Commentary: School Choice Week celebrates options

This commentary was submitted by Democrat Jared Polis who represents Colorado’s 2nd Congressional District in the U.S. Congress.

With this week’s celebrations of school choice week all across America, I remain optimistic about the great promise and opportunity of offering effective public school options for parents and students.

Chief among these are quality charter schools, which are leading the way in student achievement in so many areas in Colorado and across the country. Online learning is another important public school choice opportunity to help students succeed, whether blended, supplementary or full-time. Districts also open focus schools or magnet schools that are open equally to families across the school district.

In Colorado, as in some other states, we wisely allow students and their families to choose schools outside of their neighborhood school and even their school district. Districts can take cues from parental demand to replicate and expand successful models with waiting lists and modify or close unsuccessful schools.

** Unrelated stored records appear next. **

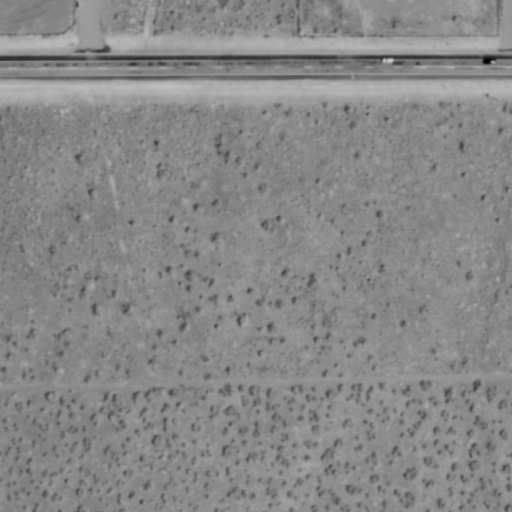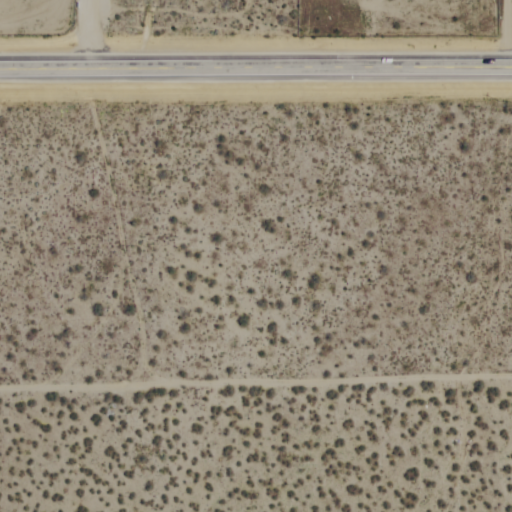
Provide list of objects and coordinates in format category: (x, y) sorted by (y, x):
road: (88, 32)
road: (370, 32)
road: (44, 39)
road: (255, 65)
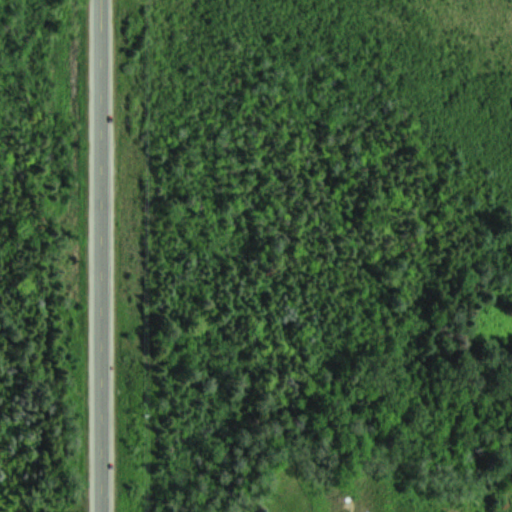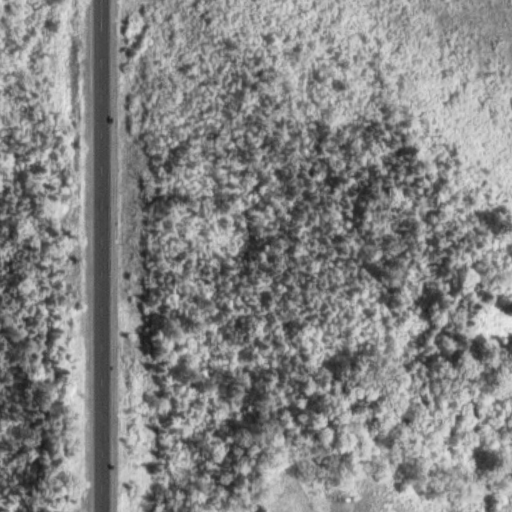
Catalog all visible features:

With Colorado legislators getting back to work and the State Board of Education passing important rules on charter and online school issues, it is essential that state policymakers focus on sustaining the innovations of school choice, while realizing positive student outcomes. Just in the past month, we have learned that charter schools boosted student achievement growth rates in Denver Public Schools by five percent, led by such outstanding schools as the Denver School for Science and Technology and West Denver Preparatory Charter School. These schools and others like them across the country underscore why charter schools are critical to our public education system.

They are a reminder to policymakers at all levels to ensure that laws, rules and other policies facilitate student choice.

For choice to be meaningful, there also needs to be a transportation component. Choice should not mean choice only for those who have parents who can take them to a school across town. Not including busing options or transportation reimbursement risks letting choice further stratify schools by income level.

Good school choice enhances, not detracts from, our public education system because the competition helps drive traditional public schools to do better and effectively meet the wide variety of student learning needs and interests. That’s why we are seeing such a huge increase in the popularity and student enrollments in charter schools in Colorado and the U.S. Even as the country as a whole experienced a massive increase in charter school enrollment last year, Colorado ranked 8th in its increase of 8,500 students, an 11.9 percent jump. We saw the opening of 13 new charter schools in our state just last year.

In Congress, I have worked with Republicans and Democrats to infuse some of Colorado’s successful charter school policy structures into federal law by amending the one bipartisan piece of education legislation to pass the U.S. House of Representatives, the reauthorization of the federal Charter School Programs.

My bill to expand and replicate effective charter schools would codify for the first time federal investment of dollars in this effort. This legislation also includes new language that I proposed prioritizing multiple charter authorizers, such as the Colorado Charter School Institute, and autonomous charter school food services.

When a school district is the only authorizer, it can put them in a very difficult situation, because they are sometimes the approval body and regulator of what some view as their own competition. While enlightened districts have embraced choice as part of a dynamic portfolio of public schools to better serve all families, too many districts continue to see them as competition with “their” schools.

In Colorado, it is critical that lawmakers, state and local administrators and other decision-makers not back away from the progress they have made in these and other areas by restricting charter schools’ access to grants, facilities and flexible contracting for student services. This is a struggle every legislative session and one that should come into sharp focus as we recognize the benefits of school choice during school choice week.

Similarly it is essential that the fast-growing online learning environments are not shut to Colorado students. Recent data shows that some full-time online schools are struggling, and others are performing comparably to other traditional schools in the state. This should come as no surprise. Our goal should not be to stifle innovation, but rather to identify successful online practices, build and replicate them, and improve schools that are failing.

If a particular school continues to fail, fewer parents will choose such a failing model resulting in its closure, but policymakers should not eliminate or suppress the entire online model. Some struggles in this emerging field are to be expected in the early years of any new model, especially when it involves technology and particularly when many online students have failed in traditional learning environments. Full-time online and part-time online learning can be an ideal setting for at-risk students and others who learn better with this approach. Additionally, blended online and supplemental online learning are helping students access classes that were previously unavailable to them. Technology and choice in general are supporting student achievement, and should be nurtured not weakened.

While the House considers the recently released Republican education accountability and teacher effectiveness bills, it would serve members well to remember the outstanding bipartisan work on the charter school act just four months ago, so this essential piece of legislation does not languish during partisan bickering and inaction. Children cannot afford stagnation, and the federal government has a critical and constructive role to play in empowering parents across our nation to make the best choices for their child.

As a founder and former superintendent of charter schools in Colorado for low–income students and English language learners, I have seen first-hand how charter schools and choice can help open doors for children who otherwise would probably not be in school at all. Children succeeding in school is a make or break issue for the economic strength and competitiveness of our nation and state. Empowering all families with school choice should be honored every week in word and deed, not just this week.